Any vested interest in seeing more malaphors?  Check out my book, “He Smokes Like a Fish and other Malaphors”, available on Amazon today for a cheap $6.99.   Unless you don’t have a dog in this race…..

She can’t pull it through

This was overheard in a discussion about Tonya Harding and Nancy Kerrigan.  The speaker was saying that while Tonya may have known of the planned attack,  she didn’t think she could “pull it through”.  This is a mashup of “pull it off” and “go through with it”, both meaning to be able to accomplish something.  A big thanks to John Kooser who heard this one and passed it on.


The two hats should never cross

This one is from a tweet posted by Orlando Sentinel columnist Scott Maxwell.  A reader wrote to him:

“Back when I was a pre-K teacher, I was also a responsible gun-owner. Never had a shooting, but if I had, I couldn’t have managed 20 kids AND a gun. The two hats should never cross.”
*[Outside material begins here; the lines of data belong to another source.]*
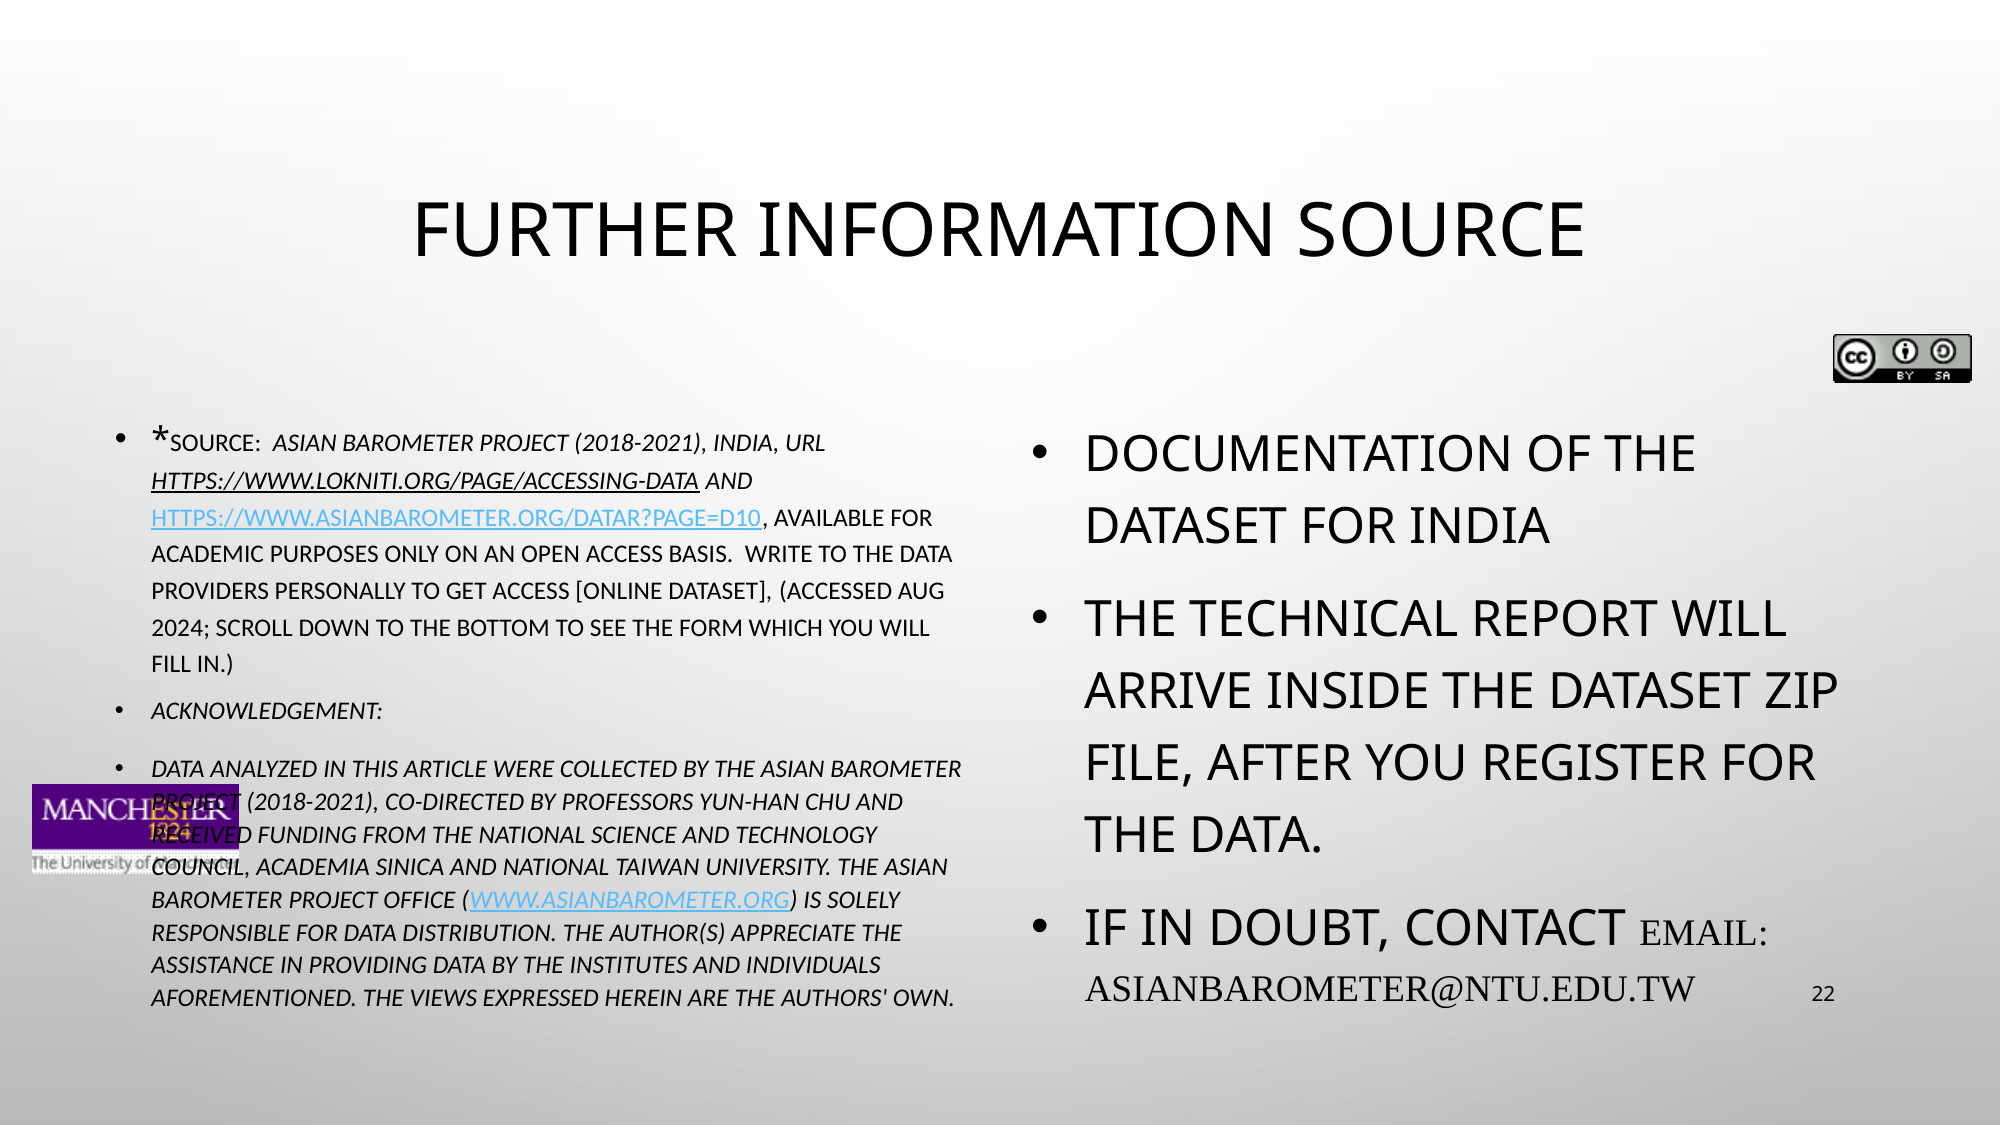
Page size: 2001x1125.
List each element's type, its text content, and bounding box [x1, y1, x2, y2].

picture [0, 0, 2000, 1125]
slide_number 22 [1724, 965, 1851, 1025]
title Further information source [149, 101, 1851, 364]
list *Source: Asian Barometer Project (2018-2021), India, URL https://www.lokniti.org/page/accessing-data and https://www.asianbarometer.org/datar?page=d10, available for academic purposes only on an open access basis. Write to the data providers personally to get access [online dataset], (accessed Aug 2024; scroll down to the bottom to see the form which you will fill in.) acknowledgement: Data analyzed in this article were collected by the Asian Barometer Project (2018-2021), co-directed by Professors Yun-han Chu and received funding from the National Science and Technology Council, Academia Sinica and National Taiwan University. The Asian Barometer Project Office (www.asianbarometer.org) is solely responsible for data distribution. The author(s) appreciate the assistance in providing data by the institutes and individuals aforementioned. The views expressed herein are the authors' own. [99, 401, 984, 1050]
list Documentation of the dataset for India The technical report will arrive inside the dataset zip file, after you register for the data. If in doubt, contact Email: asianbarometer@ntu.edu.tw [1015, 401, 1900, 1050]
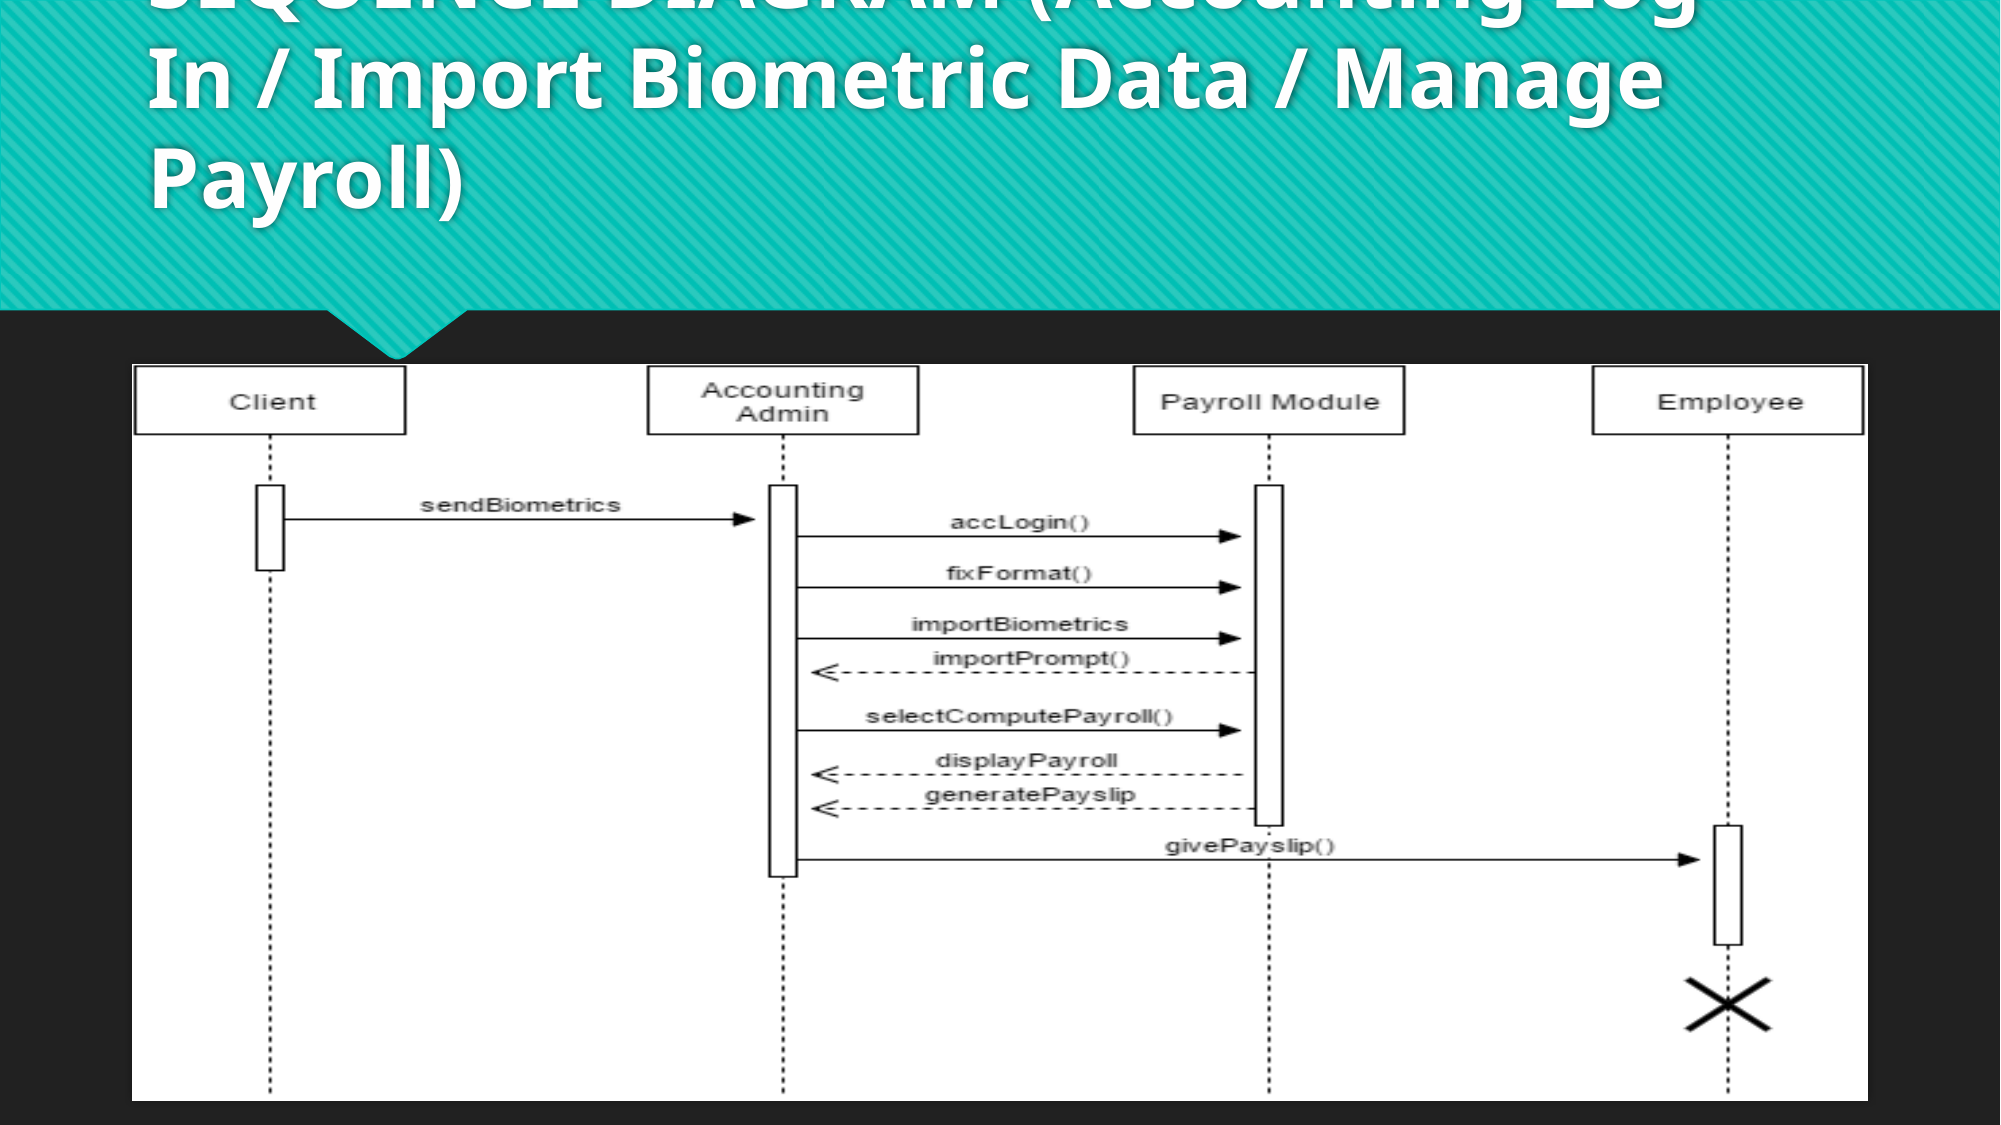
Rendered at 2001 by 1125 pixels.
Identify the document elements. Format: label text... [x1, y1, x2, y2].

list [132, 364, 1868, 1101]
title SEQUENCE DIAGRAM (Accounting Log In / Import Biometric Data / Manage Payroll) [132, 73, 1868, 233]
This is a mashup of “wearing two hats” (to hold or function in one position or role) and “crossing paths” (to meet someone by chance and not by choice).  A tip of the hat to Tom Justice for seeing this one and sending it in.
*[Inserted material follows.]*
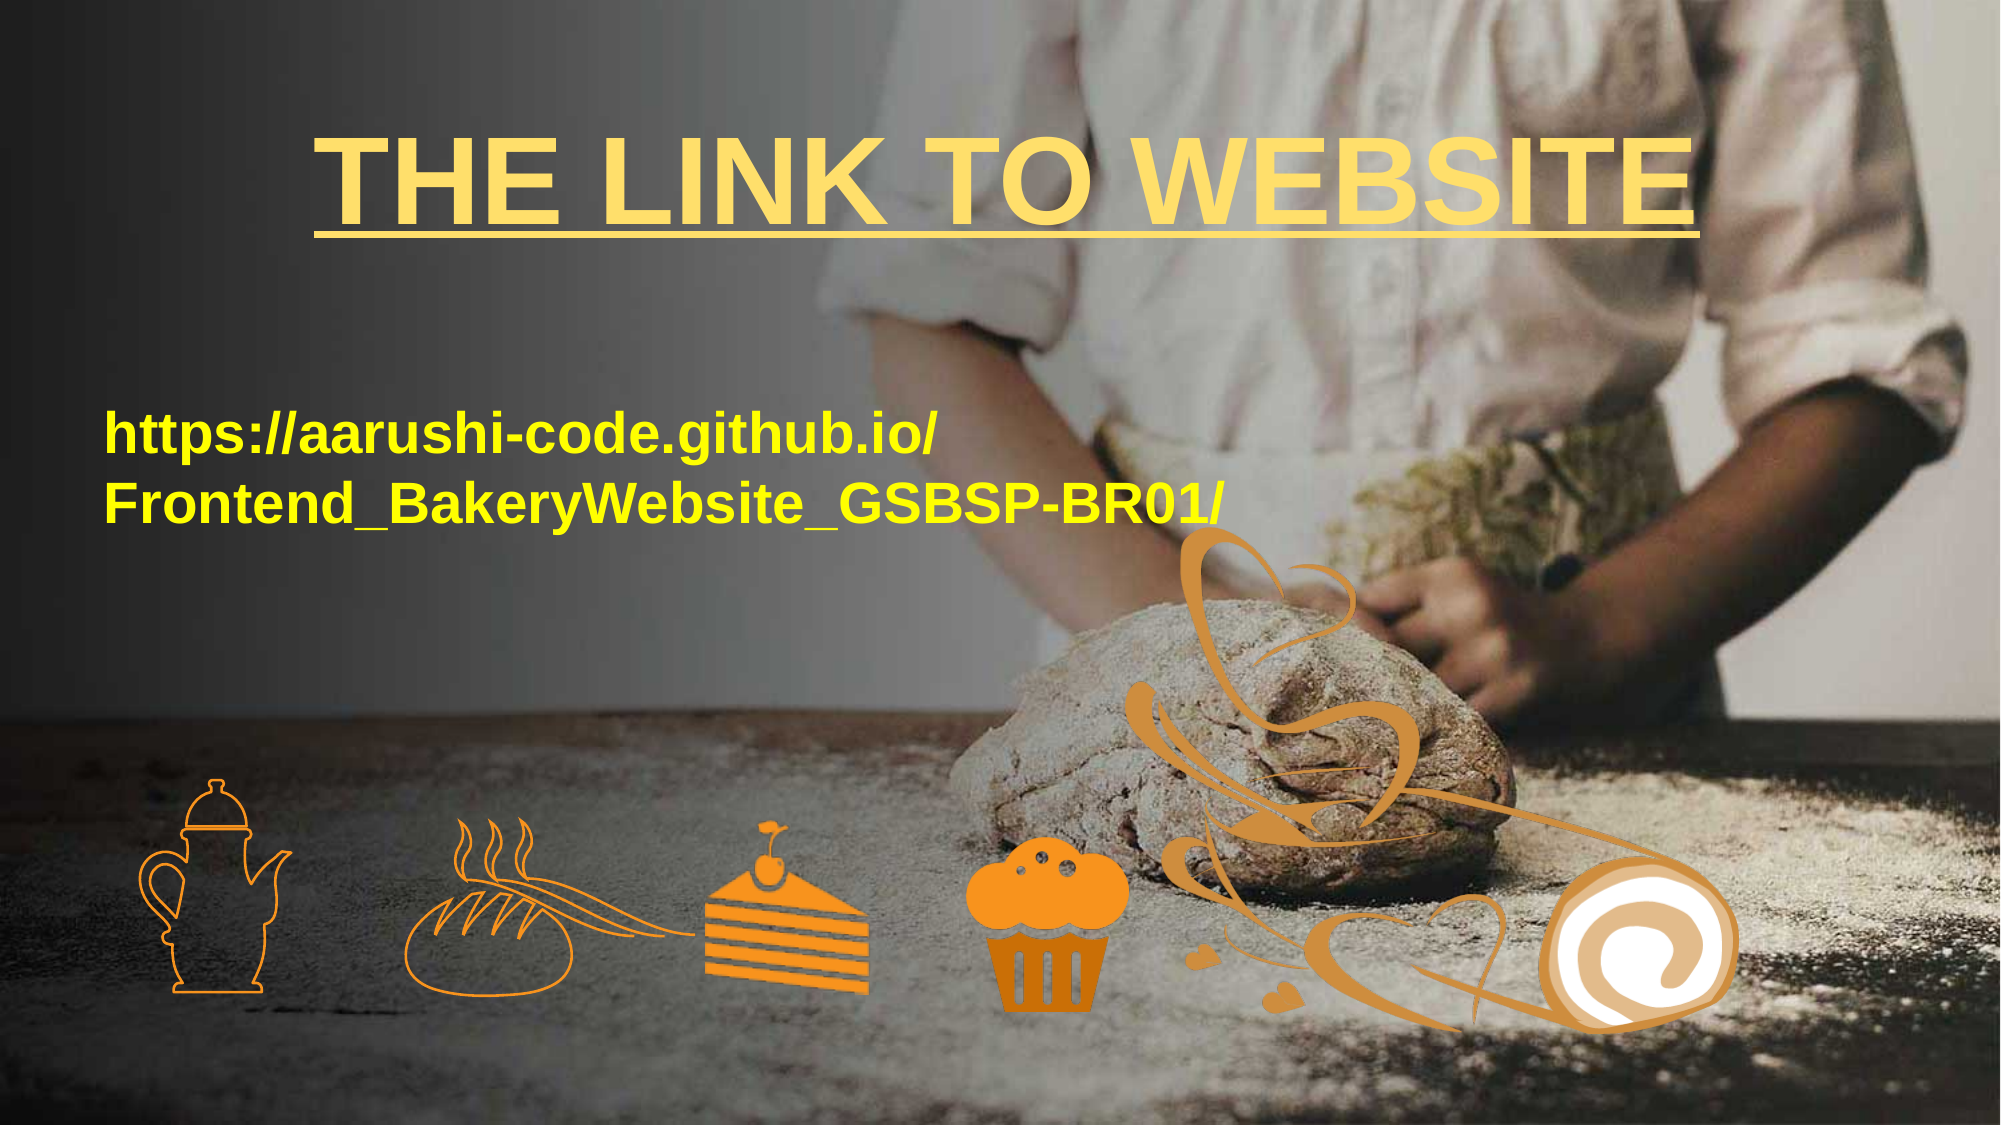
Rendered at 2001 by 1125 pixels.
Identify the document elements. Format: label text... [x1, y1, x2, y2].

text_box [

I put my motivation on the back seat

This jumble was spoken by someone who was relating that she had no been motivated in the past but was now ready to move forward.  It is a mashup of “on the back burner” (postponed or suspended) and “take a back seat” (occupy an inferior position; allow another to be in control).  Both idioms contain the word “back”, causing I suspect the confusion.  Not sure I have left my motivation on the back seat of the car, but certainly my wallet and sunglasses.  A big thanks to Lynn Hannula Johnson for hearing this one and sending it in.
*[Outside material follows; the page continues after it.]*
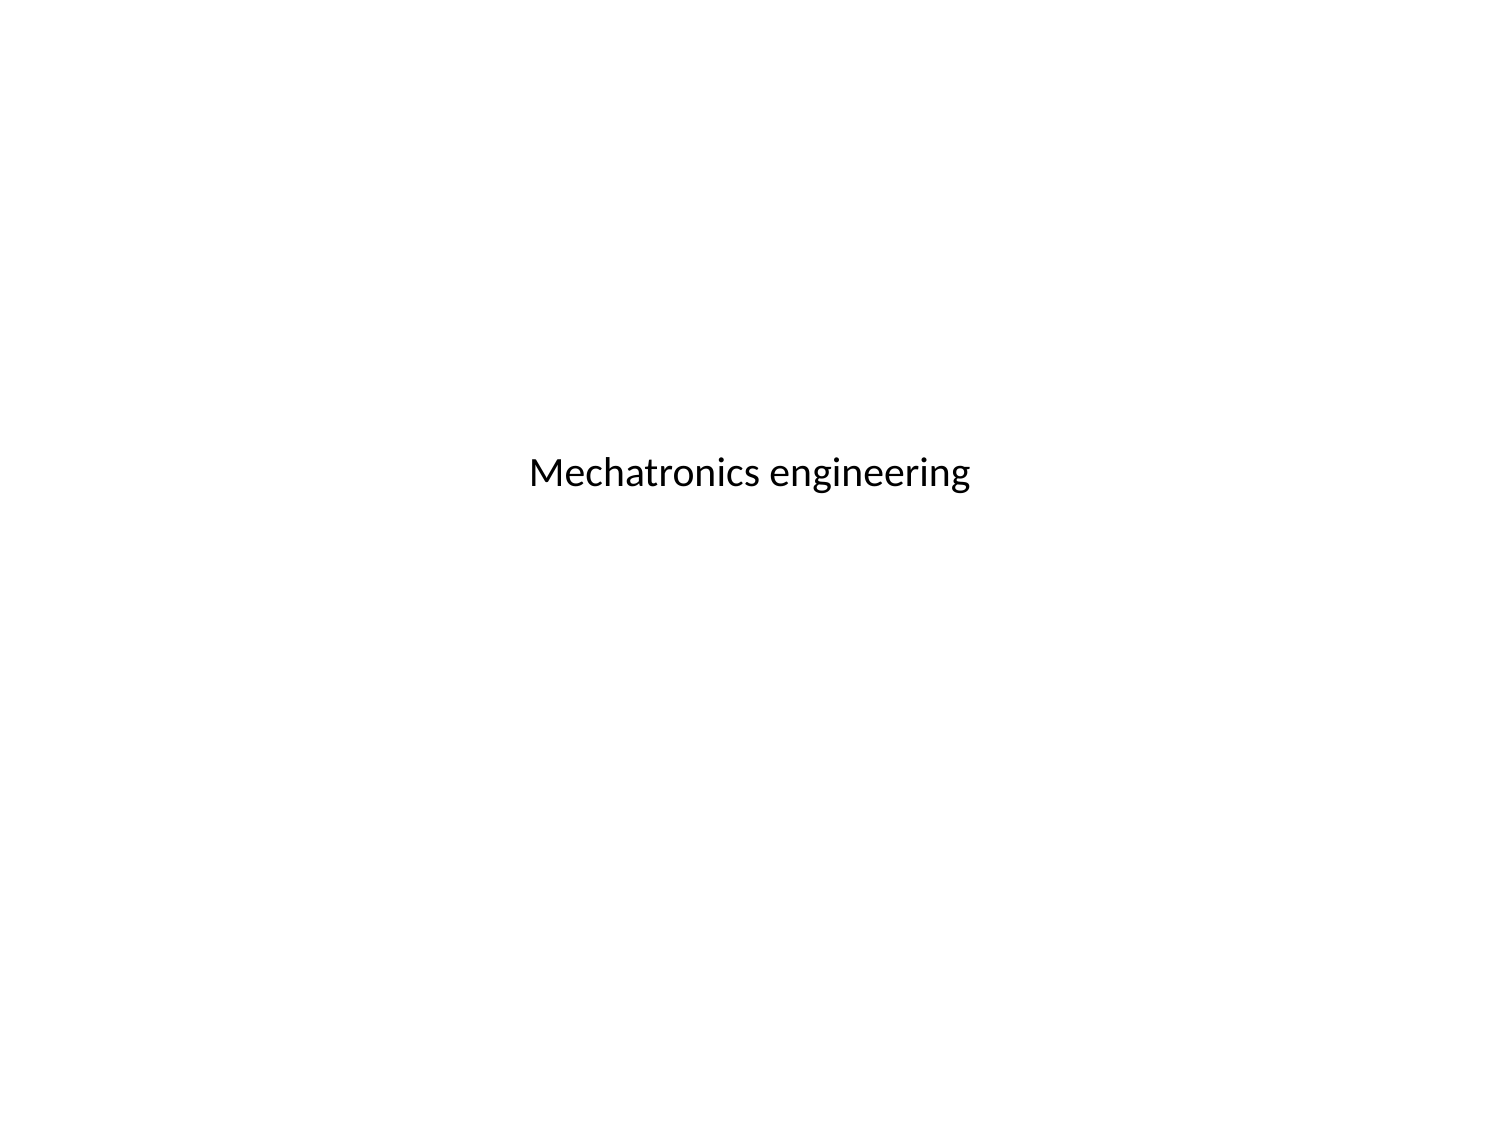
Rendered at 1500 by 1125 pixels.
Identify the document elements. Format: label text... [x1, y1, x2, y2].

title Mechatronics engineering [112, 349, 1388, 591]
Are you giving me a break?

Had to post this congruent conflation immediately, as it was said last night by former Trump aide Sam Nunberg on in an MSNBC interview.  Given the context, Nunberg mixed “give me a break”, and “are you kidding me?”, both scoffling retorts to something that seems unbelievable or ridiculous.“Are you giving me a break?” calls it a “Borat-esque phrase”, but you and I know it to be a beautifully constructed malaphor. 

A big thanks to Frank King for hearing this one and passing it on.

If you liked this jumble, take a break and pick up my book on malaphors, “He Smokes Like a Fish and other Malaphors”, available on Amazon!  Just click here:


Even the playing field

This subtle congruent conflation was uttered by Jenna Bush Hager on the Today show.  It is a mashup of “level the playing field” and “even the odds”, both meaning to make a situation or activity more fair and balanced.  This one is heard often, as the two expressions have the same meaning and contain words that are synonyms – even and level.  A big thanks to Frank King for hearing this one and sending it in.  Frank has the ears of a hawk when it comes to malaphors.  By the way, check out Frank’s website,


She’s the bread earner

The speaker was talking about a couple and their finances.  It is a nice congruent conflation of “breadwinner” and “wage earner”, both referring to the person whose earnings are the primary support for his/her dependents.  Of course, “bread” is slang for money, so bread earner makes a lot of sense (cents?) to me.  A big thanks to Elaine Hatfield for sharing this one.